▶ _Data for this exercise_
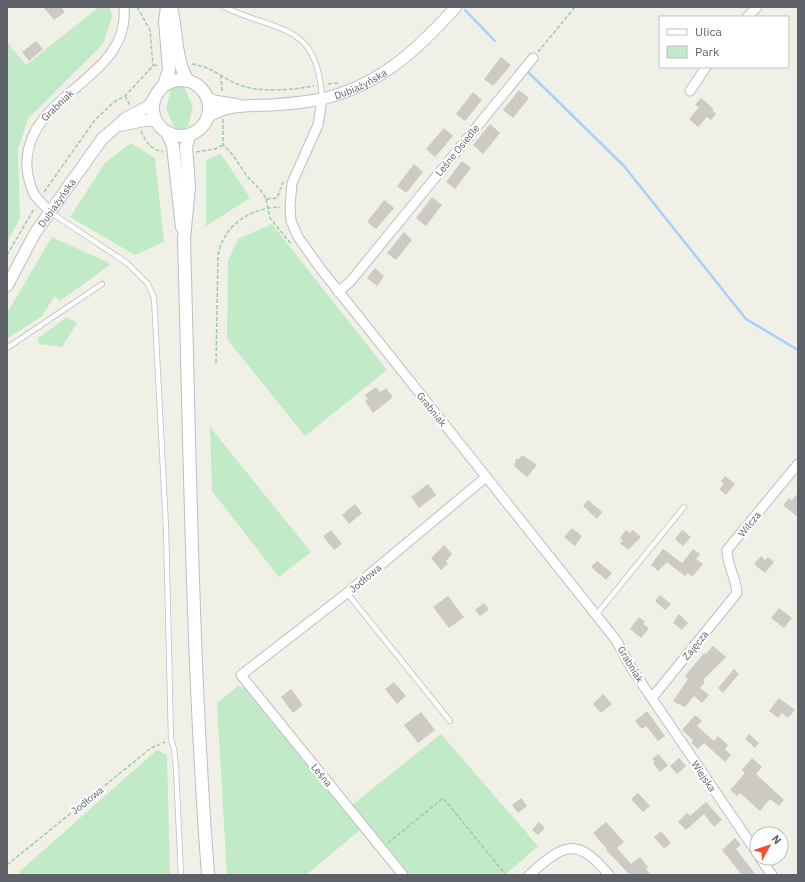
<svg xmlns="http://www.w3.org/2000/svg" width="805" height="882" font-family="'IBM Plex Sans',sans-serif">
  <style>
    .green { fill: #c1eac6 }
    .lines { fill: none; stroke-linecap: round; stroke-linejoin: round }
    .stream { stroke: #a8cfff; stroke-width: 2.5 }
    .building { fill: #cccac3 }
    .service-casing { stroke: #bebfc6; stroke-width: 6 }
    .minor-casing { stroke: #bebfc6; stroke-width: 11 }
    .tertiary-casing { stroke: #bebfc6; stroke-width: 13 }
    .secondary-casing { stroke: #bcbec5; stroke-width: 14 }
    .path { stroke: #99ccae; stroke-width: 1.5; stroke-dasharray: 4 2; stroke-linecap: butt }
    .service { stroke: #fff; stroke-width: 4.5 }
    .minor { stroke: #fff; stroke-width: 9 }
    .tertiary { stroke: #fff; stroke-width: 11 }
    .secondary { stroke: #fff; stroke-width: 12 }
    .labels { text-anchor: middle; stroke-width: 4; stroke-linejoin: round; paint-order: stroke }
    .street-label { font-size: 10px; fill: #5e6168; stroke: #fff }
  </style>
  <rect width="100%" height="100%" fill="#f1f0e6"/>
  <!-- green -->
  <g class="green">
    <path d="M99,7H110L112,17L103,44L28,119L18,149L20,218L7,242V57L9,55L7,53V42L26,65Z"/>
    <path d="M180,85L185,89L193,107L188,127L177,130L175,129L166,108L172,87Z"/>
    <path d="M131,143L155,158L164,242L135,255L70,217L105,163Z"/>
    <path d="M221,154L250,198L206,226V160Z"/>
    <path d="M272,224L387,370L305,436L227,339L228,261L238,239Z"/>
    <path d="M52,237L111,264L60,301L55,296L42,316L7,339V313Z"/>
    <path d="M67,317L77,323L62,347L39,344L38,338Z"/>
    <path d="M210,427L311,552L279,577L212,491Z"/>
    <path d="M238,686L248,689L360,830L306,875H227L217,703Z"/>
    <path d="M441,734L538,846L505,875H408L352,805Z"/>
    <path d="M157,750L167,755L170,875H21L19,872Z"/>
  </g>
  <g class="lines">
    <!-- stream -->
    <g class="stream">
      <path d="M465,10L495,41"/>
      <path d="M529,73L624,166L746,319L798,350"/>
    </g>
  </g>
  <!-- building -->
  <g class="building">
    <path d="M43,7H61L65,12L54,20Z"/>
    <path d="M36,41L43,49L29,61L22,52Z"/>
    <path d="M501,57L511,65L493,86L484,79Z"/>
    <path d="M519,90L529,98L513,118L503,110Z"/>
    <path d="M473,92L482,100L465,121L456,114Z"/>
    <path d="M701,98L714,109L712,110L716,114L711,120L707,117L698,127L689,119L699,107L695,105Z"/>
    <path d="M490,124L500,133L483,154L473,145Z"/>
    <path d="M444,128L453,136L435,157L426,149Z"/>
    <path d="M462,161L471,168L455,189L446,182Z"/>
    <path d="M414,164L423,172L406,193L397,186Z"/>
    <path d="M432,197L442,205L426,226L416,218Z"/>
    <path d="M384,200L394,208L376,229L367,222Z"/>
    <path d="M404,232L412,240L396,260L387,253Z"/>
    <path d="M375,268L384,276L377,286L367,278Z"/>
    <path d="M376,387L380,392L386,388L393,397L373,413L365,401L368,399L365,395Z"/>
    <path d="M522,455L537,465L527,477L514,466L516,459H519Z"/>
    <path d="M725,476L735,484L726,495L719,489L724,484L721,481Z"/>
    <path d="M428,484L436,495L419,508L411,497Z"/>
    <path d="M798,493V517L783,505L789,498L792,500Z"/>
    <path d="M588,500L602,512L597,519L583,506Z"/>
    <path d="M355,504L362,513L349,524L342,515Z"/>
    <path d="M572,528L582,536L575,546L564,537Z"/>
    <path d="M331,530L342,544L334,550L323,536Z"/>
    <path d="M626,530L630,533L633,530L641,537L628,550L620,543L623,541L620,538Z"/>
    <path d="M682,530L691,537L683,546L675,539Z"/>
    <path d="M444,545L452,554L446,561L448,564L441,570L431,558Z"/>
    <path d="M663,549L682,563L693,549L700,554L696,559L703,564L692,577L688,573L685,576L667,562L658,571L651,565Z"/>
    <path d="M761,556L765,560L768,557L774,562L765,573L754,564Z"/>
    <path d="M597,561L612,573L606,580L591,567Z"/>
    <path d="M660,595L671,604L665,610L655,601Z"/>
    <path d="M448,596L464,617L449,628L433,607Z"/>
    <path d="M484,603L489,609L480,616L475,610Z"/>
    <path d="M779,608L792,618L784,628L771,618Z"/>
    <path d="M679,614L688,623L682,630L673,623Z"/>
    <path d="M639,617L645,622L643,624L649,628L641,638L630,629Z"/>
    <path d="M713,646L726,657L703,680L705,682L700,688L709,695L702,703L694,696L685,707L678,704L673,701L688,679L685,676L704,653L706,654Z"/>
    <path d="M734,669L739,674L723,693L718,688Z"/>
    <path d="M394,682L406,696L397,704L385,689Z"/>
    <path d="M291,689L303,705L293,713L281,697Z"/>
    <path d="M603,694L612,704L601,713L593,704Z"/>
    <path d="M779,698L795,710L788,718L782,713L778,718L769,711Z"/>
    <path d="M647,711L665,736L658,741L646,726L642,729L635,721Z"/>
    <path d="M421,712L435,730L418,743L404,725Z"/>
    <path d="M695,715L702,721L697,726L714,741L718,736L728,745L725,749L731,755L725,762L704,743L698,749L691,743L693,740L682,730Z"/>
    <path d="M749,734L759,743L755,748L745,739Z"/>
    <path d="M658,754L668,765L660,772L653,763L655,761L652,759Z"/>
    <path d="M679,758L686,766L677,774L670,766Z"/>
    <path d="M752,758L762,767L756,774L784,800L779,806L770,799L760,811L740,793L737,796L730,790L745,773L742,770Z"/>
    <path d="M638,793L650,806L643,812L631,799Z"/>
    <path d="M521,798L527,806L518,813L512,805Z"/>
    <path d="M706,802L722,820L714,827L704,814L686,830L678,822L687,813L690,816Z"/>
    <path d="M539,822L545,828L538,835L532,830Z"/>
    <path d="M606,822L624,842L617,848L631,864L640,857L648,867L646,869L651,875H630L606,850L607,849L593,833Z"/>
    <path d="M661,831L671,843L664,849L654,837Z"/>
    <path d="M735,838L741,845L736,849L756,875H742L722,850Z"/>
  </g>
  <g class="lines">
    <!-- service casing -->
    <g class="service-casing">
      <g id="service">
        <path d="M224,7C279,33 318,22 322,99"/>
        <path d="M50,212L127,263L148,284L154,298L166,527L171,739L174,749L176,768L181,875"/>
        <path d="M7,348L102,284"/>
        <path d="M347,593L450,721"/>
        <path d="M596,615L684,507"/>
      </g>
    </g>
    <!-- minor casing -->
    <g class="minor-casing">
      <g id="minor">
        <path d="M747,17L757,7"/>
        <path d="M690,91L706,67"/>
        <path d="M322,99L318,125L292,183L290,207L291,221L298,237L320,268L616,640L632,669L757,853"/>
        <path d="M50,212C45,206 38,200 34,194C29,184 26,170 27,159C32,91 130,79 124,7"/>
        <path d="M338,292L350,282L533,58"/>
        <path d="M652,698L737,593C736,577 727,566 727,550L798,464"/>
        <path d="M760,858L772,875"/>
        <path d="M403,875L241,675L347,593L486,477"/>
        <path d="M529,875C563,845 576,835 609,875"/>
      </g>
    </g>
    <!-- tertiary casing -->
    <g class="tertiary-casing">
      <g id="tertiary">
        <path d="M206,97L214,101L238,105"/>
        <path id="s1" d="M207,118C225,104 249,106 271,105C287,104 306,102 322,99C380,85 417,50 456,7"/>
        <path d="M117,126L147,120L156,121"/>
        <path id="s2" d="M7,286L35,233L102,139L126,118L149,106L154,98"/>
      </g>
    </g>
    <!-- secondary casing -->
    <g class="secondary-casing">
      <g id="secondary">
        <path d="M171,7C177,31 175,61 188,81"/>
        <circle cx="181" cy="108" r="28"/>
        <path d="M164,85L169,70L165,21L167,7"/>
        <path d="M167,132L173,146L182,227"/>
        <path d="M189,135L186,147L189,186L184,239C190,451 192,663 208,875"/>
      </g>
    </g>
    <!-- path -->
    <g class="path">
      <path d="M137,7L150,30L153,66"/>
      <path d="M538,52L575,7"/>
      <path d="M192,64C212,67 219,76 237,84C257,93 293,90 314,86"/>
      <path d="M221,75L222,91"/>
      <path d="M328,84L338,83"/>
      <path d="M125,96L130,105"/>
      <path d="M223,119V145C234,154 239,166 248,177C254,184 262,190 266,199L277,198L283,182"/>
      <path d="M141,131C146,142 150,149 163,152"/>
      <path d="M196,152L215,149L223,145"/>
      <path d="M44,192L95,120L114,102L125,96L153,66L159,64"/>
      <path d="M266,199L270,218L292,245"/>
      <path d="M7,255L34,209"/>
      <path d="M216,363L218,256C223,225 250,208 280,207"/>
      <path d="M388,843L443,798L506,875"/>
      <path d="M7,865L151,748L165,742"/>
    </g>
    <!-- service -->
    <use href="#service" class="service"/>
    <!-- minor -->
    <use href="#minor" class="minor"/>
    <!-- tertiary -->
    <use href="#tertiary" class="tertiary"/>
    <!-- secondary -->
    <use href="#secondary" class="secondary"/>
  </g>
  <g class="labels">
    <!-- street labels -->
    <g class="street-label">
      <text dy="4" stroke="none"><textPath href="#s1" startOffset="159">Dubiażyńska</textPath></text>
      <text transform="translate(57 105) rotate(-44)" y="4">Grabniak</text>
      <text transform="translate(457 150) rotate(-51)" y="4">Leśne Osiedle</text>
      <text dy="4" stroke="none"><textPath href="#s2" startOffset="97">Dubiażyńska</textPath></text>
      <text transform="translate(432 409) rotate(51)" y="4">Grabniak</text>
      <text transform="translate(749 524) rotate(-51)" y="4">Wilcza</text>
      <text transform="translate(365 578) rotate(-40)" y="4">Jodłowa</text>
      <text transform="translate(695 645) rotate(-51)" y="4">Zajęcza</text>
      <text transform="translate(631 664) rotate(59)" y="4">Grabniak</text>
      <text transform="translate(322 775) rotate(51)" y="4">Leśna</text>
      <text transform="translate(704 776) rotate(56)" y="4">Wiejska</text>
      <text transform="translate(87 800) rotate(-39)" y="4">Jodłowa</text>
    </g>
  </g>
  <!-- border -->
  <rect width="805" height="882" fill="none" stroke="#5e6168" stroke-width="16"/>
  <!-- legend -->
  <rect x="659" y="16" width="130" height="52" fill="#ffffff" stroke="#bfc0c3"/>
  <rect x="667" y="29" width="20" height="6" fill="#ffffff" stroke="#bfc0c3"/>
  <text x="695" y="36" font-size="12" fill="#5e6168">Ulica</text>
  <rect x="667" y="46" width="20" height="12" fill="#c1eac6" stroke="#bfc0c3"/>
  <text x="695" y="56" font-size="12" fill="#5e6168">Park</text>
  <!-- north arrow -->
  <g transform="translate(769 846) rotate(50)"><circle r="19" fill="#ffffff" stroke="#bfc0c3"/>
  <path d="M0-3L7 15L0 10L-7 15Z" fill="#f74f27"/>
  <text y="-6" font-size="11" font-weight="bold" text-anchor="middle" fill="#5e6168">N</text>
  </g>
</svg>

▶ _Problem description_
Within the listing above, filter for lines holding the string "linecap" and copy each one.

▶ _Result below_
    .lines { fill: none; stroke-linecap: round; stroke-linejoin: round }
    .path { stroke: #99ccae; stroke-width: 1.5; stroke-dasharray: 4 2; stroke-linecap: butt }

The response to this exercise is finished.